Hanne Darboven - 4. Kunstflâneur 2024

Einer der Orte der Technischen Universität Hamburg in Harburg ist der weitläufige Schwarzenberg-Campus mit seinen 15 Gebäuden, die alphanumerisch sortiert sind. Auf meinem Weg zum Gebäude M flanierte ich nicht nur an einem kleinen Teich und zahlreichen Bauten vorbei, sondern auch an Schautafeln, die „Servo-Constraints“, „Trajektorenregelung“ oder „plastische Poissonzahl von NPG“ erklären sollten. Leider habe ich nichts verstanden.

Ebenso schwer zugänglich sind für mich die Arbeiten von Hanne Darboven (1941-2009), deren Installation „Wende 80“ als Kunst-am-Bau für den Neubau des Campus 1980 erworben und ein paar Jahre später im Foyer des Gebäudes M von der Künstlerin installierte wurde.

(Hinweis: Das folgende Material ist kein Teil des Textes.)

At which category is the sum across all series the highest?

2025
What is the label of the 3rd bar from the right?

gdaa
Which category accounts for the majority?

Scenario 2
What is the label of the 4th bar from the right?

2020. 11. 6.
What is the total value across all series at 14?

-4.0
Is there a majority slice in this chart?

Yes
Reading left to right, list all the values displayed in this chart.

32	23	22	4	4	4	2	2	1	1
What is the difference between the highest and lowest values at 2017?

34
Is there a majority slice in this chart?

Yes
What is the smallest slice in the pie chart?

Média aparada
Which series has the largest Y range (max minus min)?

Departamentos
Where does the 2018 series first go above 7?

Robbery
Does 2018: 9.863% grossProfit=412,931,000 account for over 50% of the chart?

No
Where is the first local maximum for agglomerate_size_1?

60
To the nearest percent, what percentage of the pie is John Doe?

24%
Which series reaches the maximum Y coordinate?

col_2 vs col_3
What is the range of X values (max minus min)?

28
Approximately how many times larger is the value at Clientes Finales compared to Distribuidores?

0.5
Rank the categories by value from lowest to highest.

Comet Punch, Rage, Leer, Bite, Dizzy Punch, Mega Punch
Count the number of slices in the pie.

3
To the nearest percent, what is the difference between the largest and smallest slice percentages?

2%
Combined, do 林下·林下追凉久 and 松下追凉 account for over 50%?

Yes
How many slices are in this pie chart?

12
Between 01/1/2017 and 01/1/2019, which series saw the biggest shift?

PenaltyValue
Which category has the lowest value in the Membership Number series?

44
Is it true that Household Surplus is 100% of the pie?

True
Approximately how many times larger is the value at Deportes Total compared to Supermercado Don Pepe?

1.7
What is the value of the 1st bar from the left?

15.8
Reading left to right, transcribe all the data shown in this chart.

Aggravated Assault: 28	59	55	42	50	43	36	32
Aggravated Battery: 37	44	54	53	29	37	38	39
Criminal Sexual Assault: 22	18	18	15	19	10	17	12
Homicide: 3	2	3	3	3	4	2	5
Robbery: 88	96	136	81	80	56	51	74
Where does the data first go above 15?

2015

Das Werk ist ihre erste musikalische Partitur und besteht aus 416 einheitlich großen, schwarzen Din A4-Rahmen mit Bildern, Texten und Noten. Ebenfalls ausgestellt sind eine Publikation mit sämtlichen Abbildungen sowie die Schallplatten des Musikstücks, das über Kopfhörer hörbar ist.

Auf diesen einzelnen Bildern des Kunstwerks sind unter anderem Ansichtskarten von Harburg, Kopien des SPIEGEL-Interviews von 1980 zur Kanzlerfrage mit Helmut Schmidt und Franz Josef Strauß (seine Passagen sind geschwärzt) oder Noten abgebildet. In „Wende 80“ setzt Hanne Darboven erstmalig Zeitrechnung in Musik um und verwandelt Zahlenreihen nach ihren eigenen Codes in Tonreihen. Damit bringt die Konzeptkünstlerin historische Daten in abstrakte mathematische Zusammenhänge, um Zeit sichtbar zu machen. Sie nennt es „mathematische Musik“. So wird diese besondere politische Zeit der Bundesrepublik in eine musikalische Partitur für sechs Opera übersetzt, die, vom Cembalo gespielt, tatsächlich elf Langspielplatten füllt.

Hanne Darboven studierte Anfang der 60er Jahre an der HFBK Hamburg und lebte 1966-68 in New York, wo sie die neuen Kunstströmung Minimal Art und Concept Art kennenlernte und mit Sol LeWitt, dem Gründer der Concept Art, befreundet war. 1969 zog sie nach Hamburg zurück und lebte bis zu ihrem Tod in Harburg. Neben zahlreichen documenta-Teilnahmen repräsentierte sie Deutschland 1982 auf der Biennale von Venedig und erhielt zudem beide renommierten Hamburger Kunstpreise. 1985 den Edwin-Scharff-Preis und 1992 den Lichtwark-Preis.